Whisk together the olive oil, red wine vinegar, basil, garlic and some salt and pepper. Pour the dressing over the green beans and sprinkle with the toasted almonds. Let marinate in the refrigerator for 1 hour before serving.

Hot Weather Meal: White Bean Tuna Salad

I hate to admit it, but San Diego has made me soft. I grew up in New Hampshire enduring weather from opposite ends of the spectrum — from negative temperatures and feet of snow to hot, humid, 100-degree summers to rain, sleet, hail, ice…you name it. But now living in San Diego, I like my perfect 70-75 degree weather quite a lot, thankyouverymuch, and after a week or so of 85-90 degree days, I’ve had it! I’m melting here! (Disclaimer: I don’t have air conditioning in my house and I normally don’t need it — it’s just a few times a year when it’s painful. This is one of those times.) I spent today searching for coffee shops with air conditioning where I could hang out and not be sweating.

The first thing I did when I sat down in said coffee shop? Google search for hot weather meals. I just couldn’t imagine the thought of turning on my oven — or my stove for that matter — and making my little house any hotter than it is already. And I found a great little recipe that made me very happy: White Bean Tuna Salad by Giada. Not only did I not have to cook — I barely had to do anything! It was super easy and really tasty and flavorful as well.
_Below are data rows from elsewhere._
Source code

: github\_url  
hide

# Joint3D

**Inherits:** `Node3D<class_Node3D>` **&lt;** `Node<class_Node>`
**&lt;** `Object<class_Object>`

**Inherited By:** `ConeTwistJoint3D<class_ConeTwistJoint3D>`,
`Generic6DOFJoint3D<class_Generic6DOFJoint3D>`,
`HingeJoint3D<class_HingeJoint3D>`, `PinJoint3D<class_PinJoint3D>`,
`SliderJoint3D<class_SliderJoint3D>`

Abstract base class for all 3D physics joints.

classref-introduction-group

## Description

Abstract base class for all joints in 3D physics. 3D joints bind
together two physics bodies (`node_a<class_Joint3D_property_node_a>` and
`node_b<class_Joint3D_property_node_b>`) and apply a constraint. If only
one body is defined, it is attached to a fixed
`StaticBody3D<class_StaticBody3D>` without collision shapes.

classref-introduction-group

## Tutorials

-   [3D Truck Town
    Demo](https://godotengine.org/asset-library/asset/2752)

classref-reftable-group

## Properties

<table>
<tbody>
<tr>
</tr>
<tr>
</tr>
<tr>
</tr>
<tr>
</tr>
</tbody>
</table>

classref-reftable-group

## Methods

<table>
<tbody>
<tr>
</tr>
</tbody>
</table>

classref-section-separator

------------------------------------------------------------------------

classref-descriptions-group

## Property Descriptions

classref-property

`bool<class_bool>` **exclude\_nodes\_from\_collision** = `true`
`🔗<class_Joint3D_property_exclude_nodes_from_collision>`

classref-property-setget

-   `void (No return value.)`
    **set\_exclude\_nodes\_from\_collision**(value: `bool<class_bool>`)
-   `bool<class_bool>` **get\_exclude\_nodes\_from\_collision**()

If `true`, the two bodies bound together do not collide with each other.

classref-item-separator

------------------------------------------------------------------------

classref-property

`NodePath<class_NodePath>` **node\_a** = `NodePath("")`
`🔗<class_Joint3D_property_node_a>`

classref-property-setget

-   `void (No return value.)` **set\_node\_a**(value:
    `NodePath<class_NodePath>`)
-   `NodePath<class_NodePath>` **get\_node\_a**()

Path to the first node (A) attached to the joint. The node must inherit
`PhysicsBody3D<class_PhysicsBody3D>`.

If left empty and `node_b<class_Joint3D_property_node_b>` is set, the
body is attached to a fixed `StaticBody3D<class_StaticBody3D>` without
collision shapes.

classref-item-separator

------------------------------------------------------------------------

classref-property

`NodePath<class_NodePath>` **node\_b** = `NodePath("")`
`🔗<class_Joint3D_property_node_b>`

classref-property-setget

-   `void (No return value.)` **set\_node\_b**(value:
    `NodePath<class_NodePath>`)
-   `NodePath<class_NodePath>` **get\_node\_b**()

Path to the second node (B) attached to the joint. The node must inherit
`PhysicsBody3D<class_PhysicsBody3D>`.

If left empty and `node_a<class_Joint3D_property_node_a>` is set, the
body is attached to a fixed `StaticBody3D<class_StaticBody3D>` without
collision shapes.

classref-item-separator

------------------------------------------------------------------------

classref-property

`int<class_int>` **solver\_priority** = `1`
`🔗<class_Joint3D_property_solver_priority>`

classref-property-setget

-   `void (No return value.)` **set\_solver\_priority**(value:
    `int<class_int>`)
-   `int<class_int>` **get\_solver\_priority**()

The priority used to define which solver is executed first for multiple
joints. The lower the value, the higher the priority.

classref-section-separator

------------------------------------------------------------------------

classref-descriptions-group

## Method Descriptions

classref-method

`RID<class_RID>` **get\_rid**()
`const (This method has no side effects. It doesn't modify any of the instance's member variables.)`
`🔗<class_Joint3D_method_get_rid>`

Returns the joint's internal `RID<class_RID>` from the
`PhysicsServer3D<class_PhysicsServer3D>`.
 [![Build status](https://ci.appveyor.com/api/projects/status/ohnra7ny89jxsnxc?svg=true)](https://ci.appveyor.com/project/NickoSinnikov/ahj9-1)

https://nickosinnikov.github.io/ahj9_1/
The trick to this is making sure you use chunk light tuna packed in oil — NOT water. It makes the tuna more moist and you get lots of flavor in the oil, which Giada uses as the base for the dressing. Mix the tuna in with canned white beans (easy!), grape tomatoes, capers, some red onion, salt and pepper, and dress with oil/red wine vinegar, throw it on some arugula and you’re good to go! I ate this outside at my table tonight.

TW’s Tips

  • Use oil-packed tuna, not water-packed.
  • I would consider cutting the tomatoes in half. She doesn’t call for it, but it would spread the tomato out so you get some in each bite.
  • I’m not a big red onion fan so I used a small shallot, which is more mild, and it was delicious.
  • The dressing made a lot, so I ended up draining some off at the end. Maybe cut it by 1/3.

Enjoy, and stay cool!

White Bean Tuna Salad

Ingredients

  • 2 (6-ounce) cans dark meat tuna, packed in olive oil
  • 2 (15-ounce) cans cannelini white beans, drained and rinsed
  • 1/3 cup small capers, nonpareil in brine, drained and rinsed
  • 6 tablespoons red wine vinegar
  • Sea salt and fresh ground black pepper
  • 1 medium red onion, thinly sliced
  • 1 1/2 cups cherry tomatoes
  • 2 cups fresh arugula
  • 6 fresh basil leaves

Directions

In a large bowl, add the tuna, reserving the olive oil in a separate small bowl. Break tuna into bite-size pieces with a large fork. Add the beans and capers. Into the bowl of olive oil, add the red wine vinegar. You should have 1 part vinegar to 2 parts oil – add more extra-virgin olive oil if necessary. Season with salt and pepper. Pour dressing on the tuna, bean and caper mixture and allow the flavors to infuse while slicing the vegetables. Add the onion and tomatoes to tuna mixture and toss gently.

Place the arugula on a large decorative platter and top with tuna mixture. Tear fresh basil leaves over the top and serve immediately.